BFH: Keine Ersatzerbschaftsteuer für im Inland nichtrechtsfähige ausländische Familienstiftung

BFH, Urteil vom 04.06.2025 – II R 30/22

Ersatzerbschaftsteuer bei Stiftungen ist für vermögende Privatpersonen, Family Offices und Nachlassplaner ein hochrelevantes Thema. Besonders komplex wird es, wenn ausländische Familienstiftungen Vermögen in Deutschland halten oder ihren Verwaltungssitz ins Inland verlegen. Der Bundesfinanzhof (BFH) hat hierzu nun eine wichtige Entscheidung getroffen.

Kernentscheidung

Der BFH stellt klar:

Eine in der Schweiz errichtete Familienstiftung unterliegt in Deutschland nicht der Ersatzerbschaftsteuer, wenn sie als nichtrechtsfähige Stiftung anzusehen ist.

Damit kommt es nicht allein auf den Verwaltungssitz oder die Vermögensbindung an, sondern maßgeblich auf den zivilrechtlichen Status der Stiftung nach deutschem Recht.

Worum ging es im Streitfall?

  • In der Schweiz wurde eine Familienstiftung errichtet.
  • Die laufende Verwaltung des Stiftungsvermögens erfolgte jedoch in Deutschland.
  • Das Finanzamt ging davon aus, dass aufgrund des deutschen Verwaltungssitzes die Ersatzerbschaftsteuer nach § 1 Abs. 1 Nr. 4 ErbStG greife.

Die Argumentation des Finanzamts:
Stiftungen, die dauerhaft Vermögen zugunsten bestimmter Personen halten, würden im 30-Jahres-Rhythmus ersatzerbschaftsteuerpflichtig, um eine „Vermögensweitergabe ohne Erbschaftsteuer“ zu verhindern.

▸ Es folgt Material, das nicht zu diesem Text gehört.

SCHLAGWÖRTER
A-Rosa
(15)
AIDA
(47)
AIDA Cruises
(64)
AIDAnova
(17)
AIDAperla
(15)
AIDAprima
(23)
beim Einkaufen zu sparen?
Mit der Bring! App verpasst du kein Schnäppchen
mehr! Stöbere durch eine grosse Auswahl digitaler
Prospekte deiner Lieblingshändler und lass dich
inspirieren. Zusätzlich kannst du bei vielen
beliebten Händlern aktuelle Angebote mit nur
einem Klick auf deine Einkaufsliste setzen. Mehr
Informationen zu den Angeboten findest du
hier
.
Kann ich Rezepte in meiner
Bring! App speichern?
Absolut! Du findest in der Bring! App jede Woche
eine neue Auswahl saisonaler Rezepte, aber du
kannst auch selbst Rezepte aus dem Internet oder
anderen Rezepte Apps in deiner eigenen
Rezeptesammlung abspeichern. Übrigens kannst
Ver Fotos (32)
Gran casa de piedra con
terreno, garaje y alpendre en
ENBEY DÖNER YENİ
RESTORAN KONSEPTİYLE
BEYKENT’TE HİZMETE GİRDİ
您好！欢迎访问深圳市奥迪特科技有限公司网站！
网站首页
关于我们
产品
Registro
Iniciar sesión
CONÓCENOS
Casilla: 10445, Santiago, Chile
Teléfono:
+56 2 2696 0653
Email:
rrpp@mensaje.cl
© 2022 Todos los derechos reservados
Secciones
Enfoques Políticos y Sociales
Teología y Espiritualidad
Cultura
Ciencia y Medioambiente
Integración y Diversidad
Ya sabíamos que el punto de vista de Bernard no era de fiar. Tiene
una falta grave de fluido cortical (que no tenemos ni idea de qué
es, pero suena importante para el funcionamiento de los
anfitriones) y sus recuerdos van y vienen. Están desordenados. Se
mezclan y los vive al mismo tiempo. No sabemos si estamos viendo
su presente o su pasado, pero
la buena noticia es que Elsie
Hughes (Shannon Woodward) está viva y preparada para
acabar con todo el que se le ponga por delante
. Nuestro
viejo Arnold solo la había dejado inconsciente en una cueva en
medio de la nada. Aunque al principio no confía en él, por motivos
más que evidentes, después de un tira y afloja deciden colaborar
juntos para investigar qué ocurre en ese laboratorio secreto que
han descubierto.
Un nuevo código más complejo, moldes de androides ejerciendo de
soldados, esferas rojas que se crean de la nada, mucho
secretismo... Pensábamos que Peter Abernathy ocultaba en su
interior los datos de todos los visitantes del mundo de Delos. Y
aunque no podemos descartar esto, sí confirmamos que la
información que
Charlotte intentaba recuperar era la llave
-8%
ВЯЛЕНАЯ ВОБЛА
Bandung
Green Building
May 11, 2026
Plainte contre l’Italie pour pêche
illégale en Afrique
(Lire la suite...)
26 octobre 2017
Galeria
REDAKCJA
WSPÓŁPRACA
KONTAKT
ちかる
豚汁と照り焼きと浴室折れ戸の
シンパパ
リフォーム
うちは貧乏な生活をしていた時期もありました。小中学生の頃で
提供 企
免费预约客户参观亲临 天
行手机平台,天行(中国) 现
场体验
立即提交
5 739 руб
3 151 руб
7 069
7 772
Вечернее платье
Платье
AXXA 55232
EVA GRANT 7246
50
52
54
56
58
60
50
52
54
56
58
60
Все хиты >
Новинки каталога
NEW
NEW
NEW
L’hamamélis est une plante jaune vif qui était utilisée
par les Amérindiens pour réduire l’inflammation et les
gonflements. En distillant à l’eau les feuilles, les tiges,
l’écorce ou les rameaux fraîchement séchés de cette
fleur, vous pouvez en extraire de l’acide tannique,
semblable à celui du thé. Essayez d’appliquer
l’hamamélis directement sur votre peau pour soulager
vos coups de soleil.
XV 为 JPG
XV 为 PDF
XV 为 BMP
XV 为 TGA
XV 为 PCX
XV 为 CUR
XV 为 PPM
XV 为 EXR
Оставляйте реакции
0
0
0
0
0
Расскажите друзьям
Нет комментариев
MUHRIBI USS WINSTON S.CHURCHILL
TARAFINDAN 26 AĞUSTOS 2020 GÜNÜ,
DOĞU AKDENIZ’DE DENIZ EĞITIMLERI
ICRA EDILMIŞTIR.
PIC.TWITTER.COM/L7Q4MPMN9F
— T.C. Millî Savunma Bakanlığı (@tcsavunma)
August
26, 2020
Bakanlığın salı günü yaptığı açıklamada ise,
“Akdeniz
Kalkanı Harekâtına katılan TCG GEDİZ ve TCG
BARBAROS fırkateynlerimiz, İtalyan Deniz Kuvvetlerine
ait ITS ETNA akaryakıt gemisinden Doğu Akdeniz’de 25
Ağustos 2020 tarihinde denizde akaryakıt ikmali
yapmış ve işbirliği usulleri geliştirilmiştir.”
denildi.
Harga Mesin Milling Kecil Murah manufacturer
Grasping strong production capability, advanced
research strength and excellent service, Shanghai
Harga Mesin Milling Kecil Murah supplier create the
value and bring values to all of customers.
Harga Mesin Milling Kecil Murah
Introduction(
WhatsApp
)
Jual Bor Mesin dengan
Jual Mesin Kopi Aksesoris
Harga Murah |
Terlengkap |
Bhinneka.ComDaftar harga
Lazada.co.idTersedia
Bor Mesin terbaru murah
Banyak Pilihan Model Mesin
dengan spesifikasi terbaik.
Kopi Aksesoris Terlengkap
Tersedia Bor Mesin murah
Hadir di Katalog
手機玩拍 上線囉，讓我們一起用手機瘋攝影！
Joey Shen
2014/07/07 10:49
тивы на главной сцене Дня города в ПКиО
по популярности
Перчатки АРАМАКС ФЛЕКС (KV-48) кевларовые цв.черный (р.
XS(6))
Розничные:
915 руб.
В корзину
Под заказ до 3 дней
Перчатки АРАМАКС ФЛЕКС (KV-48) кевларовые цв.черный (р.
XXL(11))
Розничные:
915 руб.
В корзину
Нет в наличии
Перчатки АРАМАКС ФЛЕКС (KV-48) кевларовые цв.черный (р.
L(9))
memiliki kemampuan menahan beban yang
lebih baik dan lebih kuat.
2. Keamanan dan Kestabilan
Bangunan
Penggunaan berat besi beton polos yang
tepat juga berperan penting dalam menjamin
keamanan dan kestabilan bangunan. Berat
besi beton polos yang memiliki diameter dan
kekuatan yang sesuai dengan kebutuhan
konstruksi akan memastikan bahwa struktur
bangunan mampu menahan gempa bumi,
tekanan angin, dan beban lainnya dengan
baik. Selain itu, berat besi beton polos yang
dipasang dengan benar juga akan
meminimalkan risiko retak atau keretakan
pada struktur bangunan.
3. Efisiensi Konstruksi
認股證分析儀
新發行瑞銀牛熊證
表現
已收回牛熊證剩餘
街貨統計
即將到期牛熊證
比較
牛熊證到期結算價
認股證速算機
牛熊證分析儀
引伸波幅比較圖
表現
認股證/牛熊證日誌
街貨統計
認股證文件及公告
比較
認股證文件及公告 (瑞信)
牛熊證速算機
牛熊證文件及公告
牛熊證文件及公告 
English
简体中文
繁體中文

Warum entschied der BFH gegen die Steuerpflicht?

Der BFH stellt auf einen entscheidenden Punkt ab:

✅ Nur rechtsfähige Stiftungen oder vergleichbare Gebilde unterliegen der Ersatzerbschaftsteuer.
✅ Die Stiftung im Streitfall war jedoch nichtrechtsfähig, denn sie besaß keine eigene Rechtsträgerschaft.
✅ Das Vermögen wurde zivilrechtlich durch Treuhänder gehalten – nicht durch die Stiftung selbst.

➡️ Folge: Keine Ersatzerbschaftsteuerpflicht.

Einordnung der Entscheidung

Die Entscheidung zeigt einmal mehr:
Für die Ersatzerbschaftsteuer reicht es nicht aus, wenn:

  • Vermögen langfristig familiengebunden ist,
  • der Verwaltungssitz in Deutschland liegt,
  • oder deutsche Nutznießer vorhanden sind.

Ausschlaggebend ist die Rechtsnatur des Konstrukts:

  • Ist die Stiftung rechtsfähig?
  • Wer ist zivilrechtlicher Vermögensträger?
  • Liegt eine Stiftung im Sinne des deutschen Erbschaftsteuerrechts vor?

Wenn – wie hier – kein eigenständiger Rechtsträger existiert, greift § 1 Abs. 1 Nr. 4 ErbStG nicht.

Praktische Bedeutung für Berater und Gestalter

Gestaltungsmodelle mit Familienstiftungen werden häufig in der Schweiz, Liechtenstein oder Österreich genutzt.
✅ Das Urteil eröffnet steuerliche Argumentationsansätze in Fällen, in denen ausländische Strukturen als Treuhandmodelle organisiert sind.
✅ Es zeigt zugleich die Risiken der Ersatzerbschaftsteuer nur dort auf, wo eine rechtsfähige Stiftung Vermögen dauerhaft hält.

Wichtig jedoch:
Auch ohne Ersatzerbschaftsteuer kann eine Erbschaft- oder Schenkungsteuerpflicht entstehen – z. B. bei Zuwendungen an inländische Begünstigte oder beim Übergang von Vermögenswerten.

Für wen ist das Urteil relevant?

  • Unternehmerfamilien mit Vermögensstrukturen im Ausland
  • Family Offices
  • Steuerberater mit internationalen Erbschaftsteuerfällen
  • Stiftungsrechtliche Gestalter und Nachfolgeplaner

Fazit

Der BFH stellt klar:
Eine im Ausland errichtete und im Inland verwaltete Familienstiftung löst keine Ersatzerbschaftsteuer aus, wenn sie nicht rechtsfähig ist.
Für internationale Nachfolgemodelle ist das ein wichtiges Signal – und ein Hinweis darauf, wie entscheidend die zivilrechtliche Qualifikation der Stiftung ist.